**Required work:** Reproduce every item below with each occurrence of "clock" replaced by "timepiece", leaving everything else unchanged.

____

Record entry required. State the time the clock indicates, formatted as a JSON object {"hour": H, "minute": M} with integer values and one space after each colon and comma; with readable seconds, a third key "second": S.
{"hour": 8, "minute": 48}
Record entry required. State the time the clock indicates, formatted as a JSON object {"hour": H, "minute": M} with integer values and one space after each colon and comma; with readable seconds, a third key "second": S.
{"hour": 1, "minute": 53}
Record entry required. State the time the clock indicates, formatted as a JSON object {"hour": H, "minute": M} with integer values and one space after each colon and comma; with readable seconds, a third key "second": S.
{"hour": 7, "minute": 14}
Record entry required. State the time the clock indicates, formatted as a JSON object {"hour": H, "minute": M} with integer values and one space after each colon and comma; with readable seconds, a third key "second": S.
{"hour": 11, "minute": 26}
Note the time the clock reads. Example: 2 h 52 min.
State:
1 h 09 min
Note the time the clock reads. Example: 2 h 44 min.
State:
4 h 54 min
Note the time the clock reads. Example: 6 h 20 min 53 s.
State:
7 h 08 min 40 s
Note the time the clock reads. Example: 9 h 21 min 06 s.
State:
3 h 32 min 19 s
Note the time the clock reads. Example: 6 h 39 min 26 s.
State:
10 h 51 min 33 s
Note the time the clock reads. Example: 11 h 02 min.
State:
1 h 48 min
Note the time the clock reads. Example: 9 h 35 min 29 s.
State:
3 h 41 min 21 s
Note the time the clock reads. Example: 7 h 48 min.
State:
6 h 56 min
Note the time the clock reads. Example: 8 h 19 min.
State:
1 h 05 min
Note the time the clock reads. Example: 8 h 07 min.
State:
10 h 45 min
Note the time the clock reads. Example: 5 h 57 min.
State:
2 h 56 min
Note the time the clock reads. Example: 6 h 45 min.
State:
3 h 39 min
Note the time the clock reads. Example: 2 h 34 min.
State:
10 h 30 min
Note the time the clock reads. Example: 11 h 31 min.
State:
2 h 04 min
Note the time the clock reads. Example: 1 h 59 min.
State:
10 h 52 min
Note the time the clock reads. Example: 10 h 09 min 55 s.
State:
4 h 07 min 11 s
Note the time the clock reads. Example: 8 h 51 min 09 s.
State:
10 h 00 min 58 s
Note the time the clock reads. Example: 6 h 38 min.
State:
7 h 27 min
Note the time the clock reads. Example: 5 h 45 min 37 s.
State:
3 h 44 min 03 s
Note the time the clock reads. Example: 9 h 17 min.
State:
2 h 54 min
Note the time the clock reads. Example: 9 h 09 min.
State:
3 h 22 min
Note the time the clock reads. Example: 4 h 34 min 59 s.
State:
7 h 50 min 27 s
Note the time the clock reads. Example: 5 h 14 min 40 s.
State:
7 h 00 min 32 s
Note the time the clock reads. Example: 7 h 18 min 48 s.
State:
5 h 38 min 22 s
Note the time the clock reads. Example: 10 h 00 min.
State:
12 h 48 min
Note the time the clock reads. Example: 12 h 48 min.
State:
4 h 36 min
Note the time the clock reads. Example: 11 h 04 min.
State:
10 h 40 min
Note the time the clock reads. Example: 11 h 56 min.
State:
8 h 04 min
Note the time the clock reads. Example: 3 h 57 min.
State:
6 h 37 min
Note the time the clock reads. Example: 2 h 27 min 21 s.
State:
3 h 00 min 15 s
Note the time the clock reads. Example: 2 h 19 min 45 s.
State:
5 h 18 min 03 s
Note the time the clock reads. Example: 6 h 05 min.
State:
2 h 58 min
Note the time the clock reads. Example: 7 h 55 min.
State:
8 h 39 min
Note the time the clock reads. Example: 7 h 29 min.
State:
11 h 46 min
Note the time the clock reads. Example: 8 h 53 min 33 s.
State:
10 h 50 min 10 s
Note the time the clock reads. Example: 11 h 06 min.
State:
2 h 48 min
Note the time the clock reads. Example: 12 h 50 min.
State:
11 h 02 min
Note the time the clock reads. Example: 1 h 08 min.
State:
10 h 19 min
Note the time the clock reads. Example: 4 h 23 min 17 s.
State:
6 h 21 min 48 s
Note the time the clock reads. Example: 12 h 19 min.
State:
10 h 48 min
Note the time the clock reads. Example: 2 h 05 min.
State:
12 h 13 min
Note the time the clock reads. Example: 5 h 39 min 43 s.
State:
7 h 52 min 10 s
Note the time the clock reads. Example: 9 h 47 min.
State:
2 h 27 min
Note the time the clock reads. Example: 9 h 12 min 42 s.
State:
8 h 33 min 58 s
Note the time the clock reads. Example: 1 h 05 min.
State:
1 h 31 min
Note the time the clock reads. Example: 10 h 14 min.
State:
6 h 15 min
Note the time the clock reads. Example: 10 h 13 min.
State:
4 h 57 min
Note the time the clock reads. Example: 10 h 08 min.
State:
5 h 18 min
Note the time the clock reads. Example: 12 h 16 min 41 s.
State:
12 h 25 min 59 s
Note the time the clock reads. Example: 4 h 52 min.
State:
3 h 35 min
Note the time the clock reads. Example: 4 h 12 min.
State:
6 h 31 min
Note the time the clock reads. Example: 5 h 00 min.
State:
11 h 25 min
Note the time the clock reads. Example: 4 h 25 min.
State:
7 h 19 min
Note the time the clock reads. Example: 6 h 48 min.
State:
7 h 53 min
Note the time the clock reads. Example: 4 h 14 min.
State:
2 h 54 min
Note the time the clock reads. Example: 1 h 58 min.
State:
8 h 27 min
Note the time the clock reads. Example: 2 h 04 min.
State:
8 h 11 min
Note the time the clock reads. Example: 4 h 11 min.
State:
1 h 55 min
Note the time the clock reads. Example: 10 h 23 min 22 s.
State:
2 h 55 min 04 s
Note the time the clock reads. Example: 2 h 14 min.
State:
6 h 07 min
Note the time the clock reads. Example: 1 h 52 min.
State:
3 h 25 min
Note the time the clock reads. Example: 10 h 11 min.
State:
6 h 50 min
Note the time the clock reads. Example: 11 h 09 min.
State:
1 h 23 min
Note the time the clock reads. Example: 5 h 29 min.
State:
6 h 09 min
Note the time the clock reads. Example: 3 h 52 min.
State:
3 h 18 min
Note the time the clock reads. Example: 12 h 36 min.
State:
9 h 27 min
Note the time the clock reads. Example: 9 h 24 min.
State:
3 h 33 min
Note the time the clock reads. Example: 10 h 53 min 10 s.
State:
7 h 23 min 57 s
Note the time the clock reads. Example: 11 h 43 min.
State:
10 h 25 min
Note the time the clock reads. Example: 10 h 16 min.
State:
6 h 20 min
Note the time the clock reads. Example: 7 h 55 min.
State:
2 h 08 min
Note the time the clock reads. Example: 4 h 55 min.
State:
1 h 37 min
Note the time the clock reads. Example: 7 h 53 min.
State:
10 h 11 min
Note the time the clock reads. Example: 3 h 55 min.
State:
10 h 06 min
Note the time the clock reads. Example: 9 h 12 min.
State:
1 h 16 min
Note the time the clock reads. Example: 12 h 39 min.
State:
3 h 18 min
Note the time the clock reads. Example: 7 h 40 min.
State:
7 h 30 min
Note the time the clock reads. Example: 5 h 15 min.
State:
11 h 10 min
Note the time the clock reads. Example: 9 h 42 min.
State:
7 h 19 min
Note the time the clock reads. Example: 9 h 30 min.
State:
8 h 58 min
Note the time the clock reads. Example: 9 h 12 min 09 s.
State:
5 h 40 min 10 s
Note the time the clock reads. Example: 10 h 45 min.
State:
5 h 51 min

____

**Full solution:**
Record entry required. State the time the timepiece indicates, formatted as a JSON object {"hour": H, "minute": M} with integer values and one space after each colon and comma; with readable seconds, a third key "second": S.
{"hour": 8, "minute": 48}
Record entry required. State the time the timepiece indicates, formatted as a JSON object {"hour": H, "minute": M} with integer values and one space after each colon and comma; with readable seconds, a third key "second": S.
{"hour": 1, "minute": 53}
Record entry required. State the time the timepiece indicates, formatted as a JSON object {"hour": H, "minute": M} with integer values and one space after each colon and comma; with readable seconds, a third key "second": S.
{"hour": 7, "minute": 14}
Record entry required. State the time the timepiece indicates, formatted as a JSON object {"hour": H, "minute": M} with integer values and one space after each colon and comma; with readable seconds, a third key "second": S.
{"hour": 11, "minute": 26}
Note the time the timepiece reads. Example: 2 h 52 min.
State:
1 h 09 min
Note the time the timepiece reads. Example: 2 h 44 min.
State:
4 h 54 min
Note the time the timepiece reads. Example: 6 h 20 min 53 s.
State:
7 h 08 min 40 s
Note the time the timepiece reads. Example: 9 h 21 min 06 s.
State:
3 h 32 min 19 s
Note the time the timepiece reads. Example: 6 h 39 min 26 s.
State:
10 h 51 min 33 s
Note the time the timepiece reads. Example: 11 h 02 min.
State:
1 h 48 min
Note the time the timepiece reads. Example: 9 h 35 min 29 s.
State:
3 h 41 min 21 s
Note the time the timepiece reads. Example: 7 h 48 min.
State:
6 h 56 min
Note the time the timepiece reads. Example: 8 h 19 min.
State:
1 h 05 min
Note the time the timepiece reads. Example: 8 h 07 min.
State:
10 h 45 min
Note the time the timepiece reads. Example: 5 h 57 min.
State:
2 h 56 min
Note the time the timepiece reads. Example: 6 h 45 min.
State:
3 h 39 min
Note the time the timepiece reads. Example: 2 h 34 min.
State:
10 h 30 min
Note the time the timepiece reads. Example: 11 h 31 min.
State:
2 h 04 min
Note the time the timepiece reads. Example: 1 h 59 min.
State:
10 h 52 min
Note the time the timepiece reads. Example: 10 h 09 min 55 s.
State:
4 h 07 min 11 s
Note the time the timepiece reads. Example: 8 h 51 min 09 s.
State:
10 h 00 min 58 s
Note the time the timepiece reads. Example: 6 h 38 min.
State:
7 h 27 min
Note the time the timepiece reads. Example: 5 h 45 min 37 s.
State:
3 h 44 min 03 s
Note the time the timepiece reads. Example: 9 h 17 min.
State:
2 h 54 min
Note the time the timepiece reads. Example: 9 h 09 min.
State:
3 h 22 min
Note the time the timepiece reads. Example: 4 h 34 min 59 s.
State:
7 h 50 min 27 s
Note the time the timepiece reads. Example: 5 h 14 min 40 s.
State:
7 h 00 min 32 s
Note the time the timepiece reads. Example: 7 h 18 min 48 s.
State:
5 h 38 min 22 s
Note the time the timepiece reads. Example: 10 h 00 min.
State:
12 h 48 min
Note the time the timepiece reads. Example: 12 h 48 min.
State:
4 h 36 min
Note the time the timepiece reads. Example: 11 h 04 min.
State:
10 h 40 min
Note the time the timepiece reads. Example: 11 h 56 min.
State:
8 h 04 min
Note the time the timepiece reads. Example: 3 h 57 min.
State:
6 h 37 min
Note the time the timepiece reads. Example: 2 h 27 min 21 s.
State:
3 h 00 min 15 s
Note the time the timepiece reads. Example: 2 h 19 min 45 s.
State:
5 h 18 min 03 s
Note the time the timepiece reads. Example: 6 h 05 min.
State:
2 h 58 min
Note the time the timepiece reads. Example: 7 h 55 min.
State:
8 h 39 min
Note the time the timepiece reads. Example: 7 h 29 min.
State:
11 h 46 min
Note the time the timepiece reads. Example: 8 h 53 min 33 s.
State:
10 h 50 min 10 s
Note the time the timepiece reads. Example: 11 h 06 min.
State:
2 h 48 min
Note the time the timepiece reads. Example: 12 h 50 min.
State:
11 h 02 min
Note the time the timepiece reads. Example: 1 h 08 min.
State:
10 h 19 min
Note the time the timepiece reads. Example: 4 h 23 min 17 s.
State:
6 h 21 min 48 s
Note the time the timepiece reads. Example: 12 h 19 min.
State:
10 h 48 min
Note the time the timepiece reads. Example: 2 h 05 min.
State:
12 h 13 min
Note the time the timepiece reads. Example: 5 h 39 min 43 s.
State:
7 h 52 min 10 s
Note the time the timepiece reads. Example: 9 h 47 min.
State:
2 h 27 min
Note the time the timepiece reads. Example: 9 h 12 min 42 s.
State:
8 h 33 min 58 s
Note the time the timepiece reads. Example: 1 h 05 min.
State:
1 h 31 min
Note the time the timepiece reads. Example: 10 h 14 min.
State:
6 h 15 min
Note the time the timepiece reads. Example: 10 h 13 min.
State:
4 h 57 min
Note the time the timepiece reads. Example: 10 h 08 min.
State:
5 h 18 min
Note the time the timepiece reads. Example: 12 h 16 min 41 s.
State:
12 h 25 min 59 s
Note the time the timepiece reads. Example: 4 h 52 min.
State:
3 h 35 min
Note the time the timepiece reads. Example: 4 h 12 min.
State:
6 h 31 min
Note the time the timepiece reads. Example: 5 h 00 min.
State:
11 h 25 min
Note the time the timepiece reads. Example: 4 h 25 min.
State:
7 h 19 min
Note the time the timepiece reads. Example: 6 h 48 min.
State:
7 h 53 min
Note the time the timepiece reads. Example: 4 h 14 min.
State:
2 h 54 min
Note the time the timepiece reads. Example: 1 h 58 min.
State:
8 h 27 min
Note the time the timepiece reads. Example: 2 h 04 min.
State:
8 h 11 min
Note the time the timepiece reads. Example: 4 h 11 min.
State:
1 h 55 min
Note the time the timepiece reads. Example: 10 h 23 min 22 s.
State:
2 h 55 min 04 s
Note the time the timepiece reads. Example: 2 h 14 min.
State:
6 h 07 min
Note the time the timepiece reads. Example: 1 h 52 min.
State:
3 h 25 min
Note the time the timepiece reads. Example: 10 h 11 min.
State:
6 h 50 min
Note the time the timepiece reads. Example: 11 h 09 min.
State:
1 h 23 min
Note the time the timepiece reads. Example: 5 h 29 min.
State:
6 h 09 min
Note the time the timepiece reads. Example: 3 h 52 min.
State:
3 h 18 min
Note the time the timepiece reads. Example: 12 h 36 min.
State:
9 h 27 min
Note the time the timepiece reads. Example: 9 h 24 min.
State:
3 h 33 min
Note the time the timepiece reads. Example: 10 h 53 min 10 s.
State:
7 h 23 min 57 s
Note the time the timepiece reads. Example: 11 h 43 min.
State:
10 h 25 min
Note the time the timepiece reads. Example: 10 h 16 min.
State:
6 h 20 min
Note the time the timepiece reads. Example: 7 h 55 min.
State:
2 h 08 min
Note the time the timepiece reads. Example: 4 h 55 min.
State:
1 h 37 min
Note the time the timepiece reads. Example: 7 h 53 min.
State:
10 h 11 min
Note the time the timepiece reads. Example: 3 h 55 min.
State:
10 h 06 min
Note the time the timepiece reads. Example: 9 h 12 min.
State:
1 h 16 min
Note the time the timepiece reads. Example: 12 h 39 min.
State:
3 h 18 min
Note the time the timepiece reads. Example: 7 h 40 min.
State:
7 h 30 min
Note the time the timepiece reads. Example: 5 h 15 min.
State:
11 h 10 min
Note the time the timepiece reads. Example: 9 h 42 min.
State:
7 h 19 min
Note the time the timepiece reads. Example: 9 h 30 min.
State:
8 h 58 min
Note the time the timepiece reads. Example: 9 h 12 min 09 s.
State:
5 h 40 min 10 s
Note the time the timepiece reads. Example: 10 h 45 min.
State:
5 h 51 min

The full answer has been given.